You don't have time to waste!
You've been really good about cutting back on soda. So when it comes time to choose a drink with your meal, you usually go for A) an iced tea or B) a glass of fresh-squeezed OJ?
If you're used to feeling tired about three hours after you eat, your meal could be to blame. Rather than noshing on carb- or fat-heavy foods, eat balanced dishes that are lower in fat and have almost an equal amount of protein and carbohydrates, like a turkey sandwich or a salad with protein-rich nuts or beans.
The protein protects your blood sugar from sharp peaks and falls and keeps your energy levels steady. If three meals like this work for you, great. If you need six smaller ones, that's fine, too.
It's a typical weeknight. You've just gotten home and it's time for dinner. Do you usually A) rummage through the fridge and eat whatever you can find (you're starving) or B) Make yourself a nice fresh salad with some cheese or chicken on top?
If you picked the entire fridge, you were probably also weirded out by questions 1 and 5 of this quiz. If you're skipping breakfast and just snacking for lunch, of course you're starving by the time you get home for dinner.
By the time your appetite gets this big, you probably aren't paying much attention to what you put in your belly.

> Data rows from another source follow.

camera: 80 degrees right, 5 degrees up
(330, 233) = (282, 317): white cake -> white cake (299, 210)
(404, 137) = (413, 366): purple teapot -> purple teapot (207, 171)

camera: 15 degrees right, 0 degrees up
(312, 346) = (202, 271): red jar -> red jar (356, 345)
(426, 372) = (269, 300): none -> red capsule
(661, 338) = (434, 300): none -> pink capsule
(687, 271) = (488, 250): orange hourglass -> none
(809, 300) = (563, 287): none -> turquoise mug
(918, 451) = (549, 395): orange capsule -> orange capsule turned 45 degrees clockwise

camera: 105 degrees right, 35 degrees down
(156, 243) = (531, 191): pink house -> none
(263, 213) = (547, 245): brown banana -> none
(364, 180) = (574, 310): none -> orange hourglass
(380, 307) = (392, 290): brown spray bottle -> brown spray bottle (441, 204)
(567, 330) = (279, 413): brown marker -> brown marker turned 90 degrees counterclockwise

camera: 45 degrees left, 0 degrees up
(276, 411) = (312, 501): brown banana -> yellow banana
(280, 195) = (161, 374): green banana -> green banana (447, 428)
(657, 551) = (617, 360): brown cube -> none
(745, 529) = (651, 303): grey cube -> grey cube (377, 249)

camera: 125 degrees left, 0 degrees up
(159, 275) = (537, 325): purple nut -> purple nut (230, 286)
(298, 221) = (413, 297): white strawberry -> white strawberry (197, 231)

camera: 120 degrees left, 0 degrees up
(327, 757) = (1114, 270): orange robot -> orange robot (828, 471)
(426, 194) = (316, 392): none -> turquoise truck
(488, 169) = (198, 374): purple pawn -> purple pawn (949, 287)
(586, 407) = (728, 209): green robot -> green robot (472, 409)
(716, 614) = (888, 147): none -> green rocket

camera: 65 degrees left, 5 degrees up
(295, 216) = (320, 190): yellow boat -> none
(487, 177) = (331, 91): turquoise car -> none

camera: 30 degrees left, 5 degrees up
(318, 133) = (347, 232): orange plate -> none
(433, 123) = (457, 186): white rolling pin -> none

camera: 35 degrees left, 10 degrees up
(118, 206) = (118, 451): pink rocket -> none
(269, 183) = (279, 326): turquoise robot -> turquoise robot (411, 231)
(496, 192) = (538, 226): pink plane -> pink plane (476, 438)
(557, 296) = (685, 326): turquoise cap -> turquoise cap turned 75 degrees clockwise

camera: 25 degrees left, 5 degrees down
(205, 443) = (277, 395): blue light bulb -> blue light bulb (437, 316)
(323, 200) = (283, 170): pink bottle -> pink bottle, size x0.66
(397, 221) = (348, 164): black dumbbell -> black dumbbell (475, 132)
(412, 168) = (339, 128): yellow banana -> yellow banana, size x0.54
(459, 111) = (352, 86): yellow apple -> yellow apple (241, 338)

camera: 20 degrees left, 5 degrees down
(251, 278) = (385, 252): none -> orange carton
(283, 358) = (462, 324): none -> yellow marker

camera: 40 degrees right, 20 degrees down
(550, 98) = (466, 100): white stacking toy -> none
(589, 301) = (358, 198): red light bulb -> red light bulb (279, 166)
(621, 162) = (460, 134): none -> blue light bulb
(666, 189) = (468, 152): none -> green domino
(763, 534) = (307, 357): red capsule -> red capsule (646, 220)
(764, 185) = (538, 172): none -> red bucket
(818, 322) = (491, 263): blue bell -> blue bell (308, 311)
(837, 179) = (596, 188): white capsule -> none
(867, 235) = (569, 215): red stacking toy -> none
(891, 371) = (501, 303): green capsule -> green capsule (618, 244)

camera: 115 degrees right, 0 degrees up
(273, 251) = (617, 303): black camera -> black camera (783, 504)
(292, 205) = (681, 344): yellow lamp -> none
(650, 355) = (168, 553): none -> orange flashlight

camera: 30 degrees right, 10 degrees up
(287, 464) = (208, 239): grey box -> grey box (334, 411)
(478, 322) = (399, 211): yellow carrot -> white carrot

Instead of avoiding your hunger during the day, take a few breaks to eat and keep snacks at your desk. In addition to curbing your late-night cravings, eating a few healthy meals throughout the day will also help keep your blood-sugar levels steady and keep you from crashing mid-afternoon.
What does your fruit and veggie intake for a week look like? (No, pizza sauce doesn't count as a vegetable). A) 14 to 20 or B) Zero to 14?
If you're not getting at least a couple of servings of fresh fruits and vegetables each day, you're probably not getting the vitamins and fibre you need to keep your immune system functioning at its prime, maintain the health of your skin and nails, and keep your immune system running smoothly.
Think you might not be getting enough? Try throwing some broccoli in with your next dish of pasta or slicing some banana into your morning oatmeal.
On the weekend, your friends want to go to brunch. Do you typically order A) an omelet with toast or B) a fruit-and-granola parfait?
Even if it can't be made with egg whites (which have less calories than eggs, if you're trying to lose weight), you're still getting a more balanced meal with an omelette than you would with the parfait, which can pack just as many calories but, because it's so high in sugar (about 60 grams, or two cans of soda), will leave you crashing and hungry later.
If you're into parfaits, you can still make it at home: Just use fat-free, plain yogurt instead of the sweetened, full-fat kind typically used in restaurants, and substitute the high-sugar, high-calorie granola for a handful of high-fibre cereal.